A Justiça do Trabalho condenou a Uber a registrar em carteira todos os seus motoristas ativos e os que vierem a trabalhar na plataforma, além de pagar multa de R$ 1 bilhão por danos morais coletivos. A decisão, emitida nesta quinta-feira (15/09) pela 4ª Vara do Trabalho de São Paulo, é assinada pelo juiz Mauricio Pereira Simões e tem abrangência nacional.

A plataforma informou que irá recorrer da decisão e que não irá adotar nenhuma das medidas exigidas pela sentença antes que todos os recursos sejam esgotados.

Na sentença é resultante de ação civil pública ajuizada pelo Ministério Público do Trabalho em São Paulo (MPT-SP).
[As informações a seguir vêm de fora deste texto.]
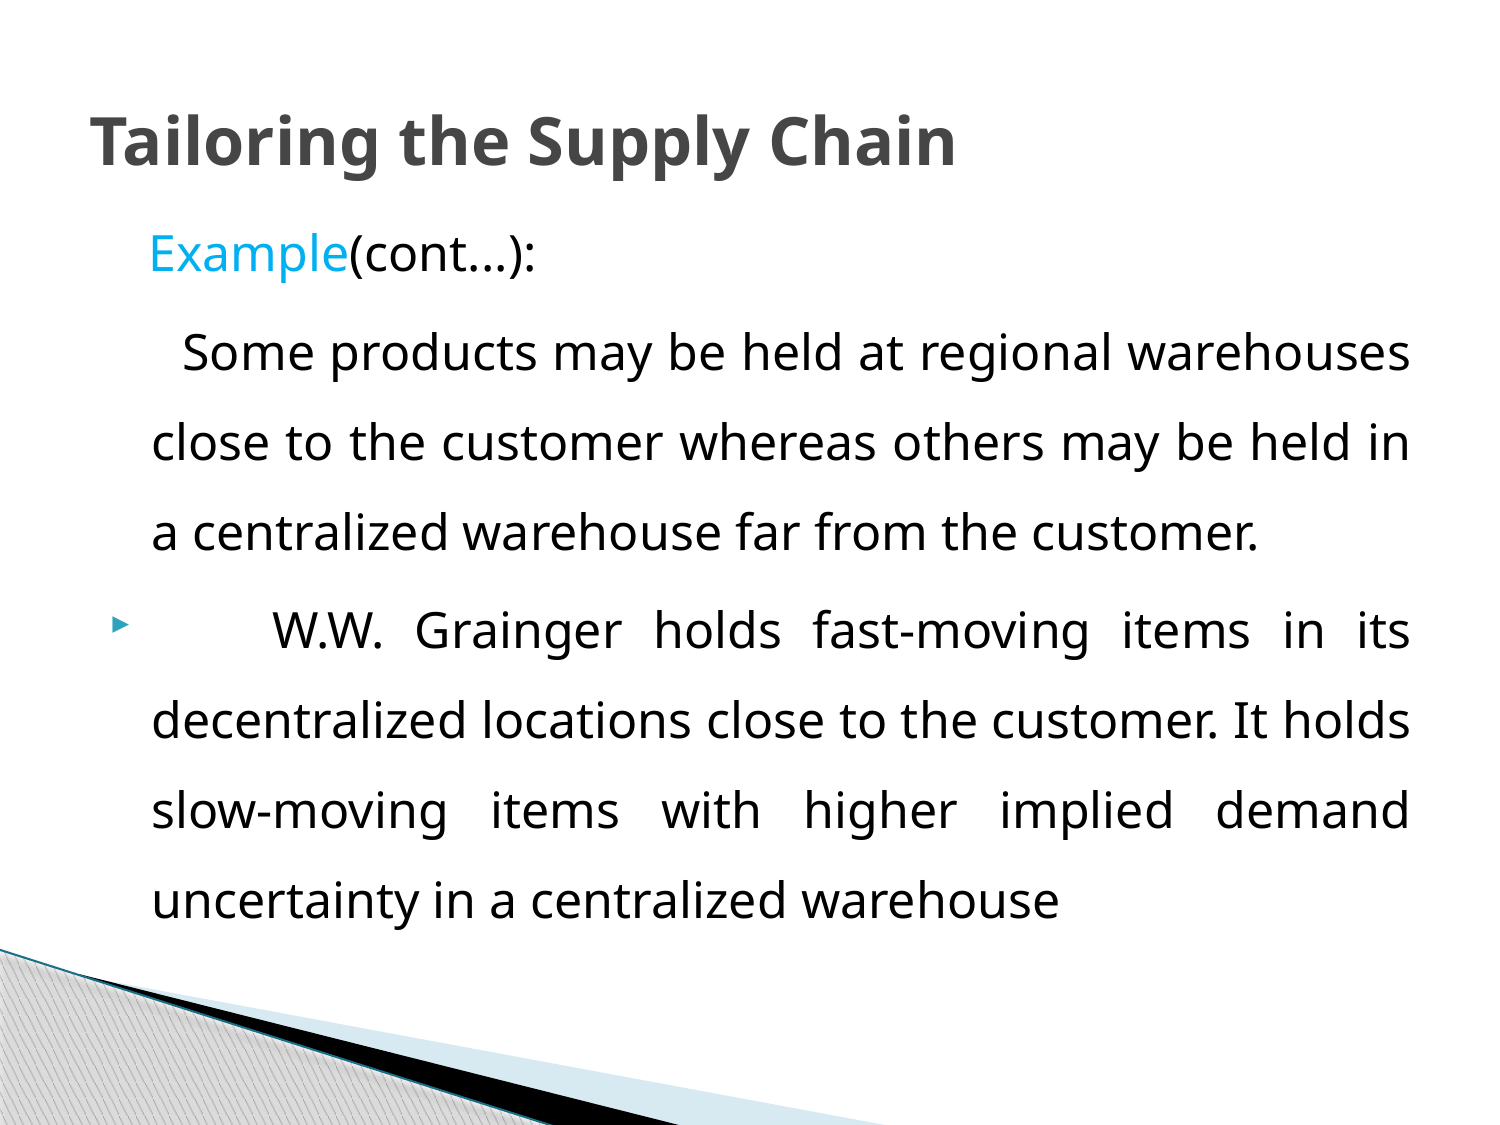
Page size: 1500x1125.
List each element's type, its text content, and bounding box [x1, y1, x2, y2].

list Example(cont...): Some products may be held at regional warehouses close to the customer whereas others may be held in a centralized warehouse far from the customer. W.W. Grainger holds fast-moving items in its decentralized locations close to the customer. It holds slow-moving items with higher implied demand uncertainty in a centralized warehouse [76, 184, 1427, 988]
title Tailoring the Supply Chain [75, 45, 1425, 233]
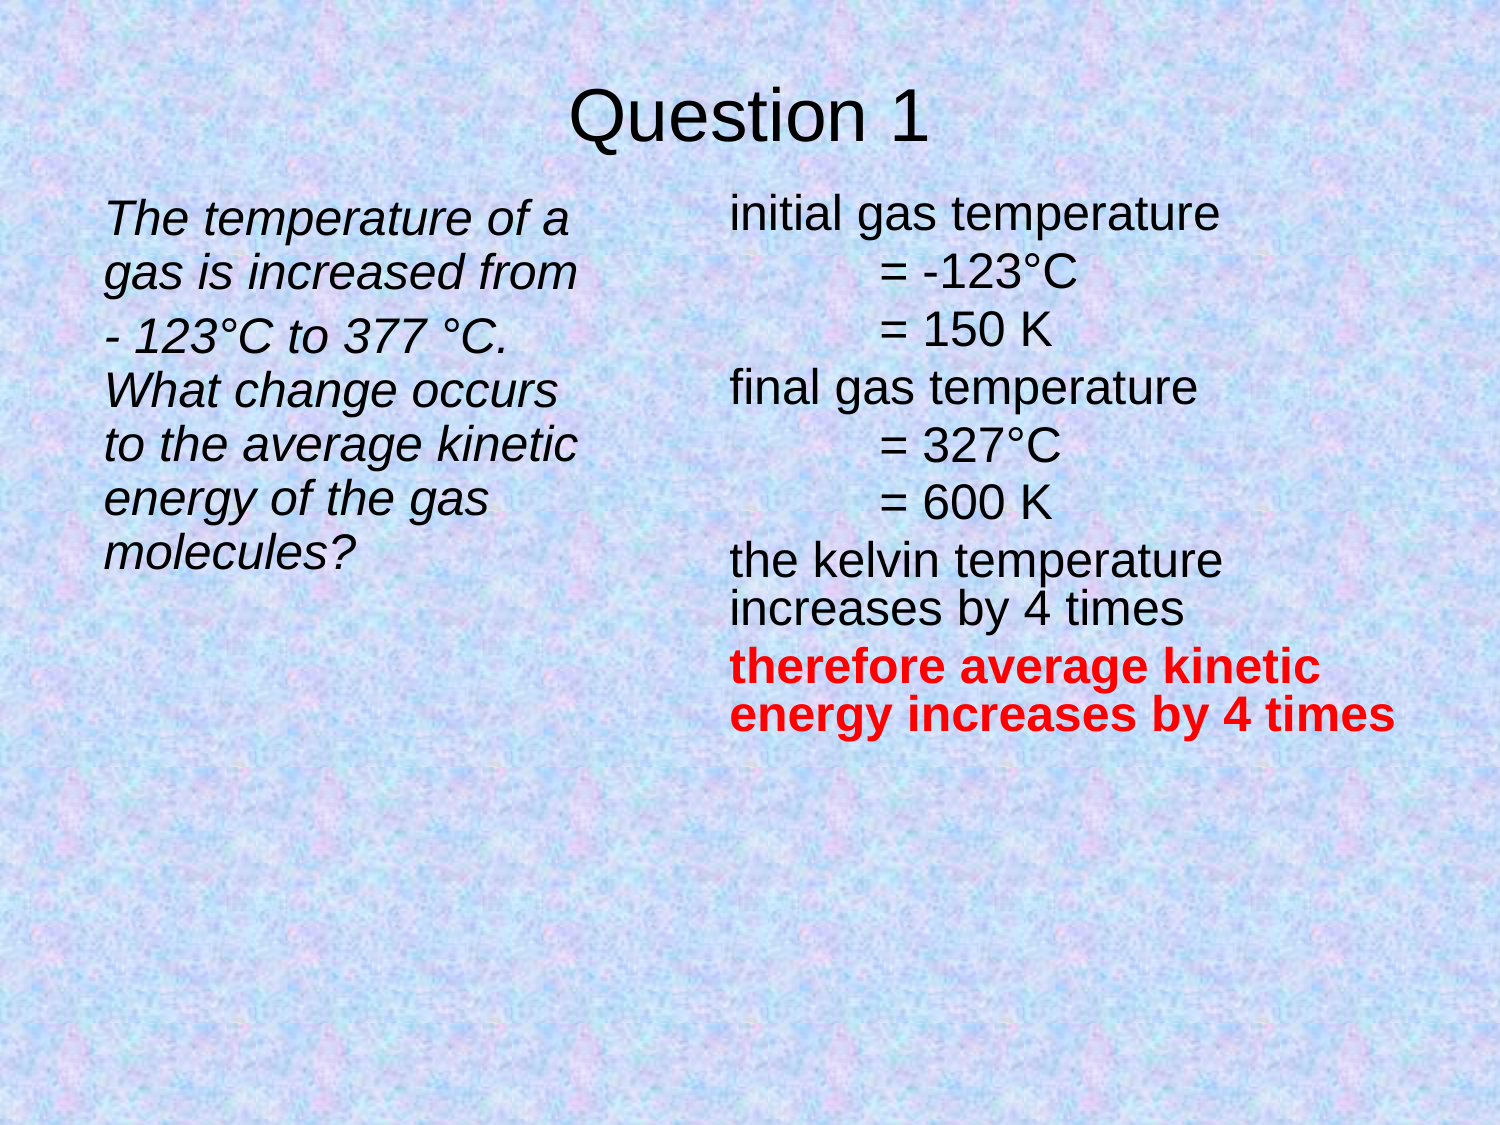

O MPT afirma que recebeu denúncia da Associação dos Motoristas Autônomos de Aplicativos (AMAA) sobre as condições de trabalho dos motoristas.

“Condeno a Ré [Uber] a obrigação de fazer, qual seja, observar a legislação aplicável aos contratos firmados com seus motoristas, devendo efetivar os registros em CTPS digital na condição de empregados de todos os motoristas ativos, bem como daqueles que vierem a ser contratados a partir da decisão, sob pena de multa diária de R$ 10 mil para cada motorista não registrado”, diz o texto da decisão.

Segundo a sentença, a plataforma digital deverá registrar os motoristas apenas após o trânsito em julgado da ação, ou seja, após o julgamento de todos os recursos. “A obrigação de fazer deverá ser cumprida no prazo de 6 meses, a contar do trânsito em julgado e intimação para início de prazo”, diz a sentença.

Relação de emprego

O MPT-SP ajuizou ação civil pública em novembro de 2021 solicitando à Justiça o reconhecimento do vínculo empregatício entre a empresa de transporte e seus motoristas. O Ministério Público do Trabalho afirmou que teve acesso a dados da Uber que demonstrariam o controle da plataforma digital sobre a forma como as atividades dos profissionais deveriam ser exercidas, o que configuraria relação de emprego.

O juiz do Trabalho acatou, na decisão, o argumento do MPT. “O poder de organização produtiva da Ré [Uber] sobre os motoristas é muito maior do que qualquer outro já conhecido pelas relações de trabalho até o momento. Não se trata do mesmo nível de controle, trata-se de um nível muito maior, mais efetivo, alguns trabalhando com o inconsciente coletivo dos motoristas, indicando recompensas e perdas por atendimentos ou recusas, estar conectado para a viagem ou não”.

Segundo o coordenador nacional de Combate às Fraudes nas Relações de Trabalho (Conafret) do MPT, Renan Kalil Bernardi, o processo que resultou na decisão é de grande importância para o debate sobre o tema no Brasil, em razão de revelar a dinâmica do trabalho via plataformas digitais. “A ação demandou análise jurídica densa e, sem sombra de dúvidas, o maior cruzamento de dados da história do MPT e da Justiça do Trabalho”, destacou.

Recurso

“A Uber esclarece que vai recorrer da decisão proferida pela 4ª Vara do Trabalho de São Paulo e não vai adotar nenhuma das medidas elencadas na sentença antes que todos os recursos cabíveis sejam esgotados”, afirmou a plataforma.

A empresa disse também que a decisão causa “evidente insegurança jurídica”. “A decisão representa um entendimento isolado e contrário à jurisprudência que vem sendo estabelecida pela segunda instância do próprio Tribunal Regional de São Paulo em julgamentos realizados desde 2017, além de outros Tribunais Regionais e o Tribunal Superior do Trabalho”.

A Uber afirmou ainda ter convicção de que a sentença não considerou adequadamente o “robusto conjunto de provas produzido no processo” e que a decisão se baseou em posições doutrinárias “já superadas, inclusive pelo Supremo Tribunal Federal”.

Jurisprudência contrária

Juristas ouvidos pela imprensa acreditam que a decisão será derrubada em outras instâncias, devido à jurisprudência majoritária contrária ao reconhecimento do vínculo trabalhista de motoristas de aplicativos.

“Essa decisão não vai se manter da forma como está depois de esgotados os recursos. Nos tribunais superiores, há com muitas decisões não reconhecendo o nível de emprego. E o valor da indenização é muito diferente dos padrões usados nos tribunais superiores”, afirmou ao jornal O Globo o professor de direito do trabalho da Fundação Getulio Vargas (FGV) e sócio da GBM Law Luiz Marcelo Gois.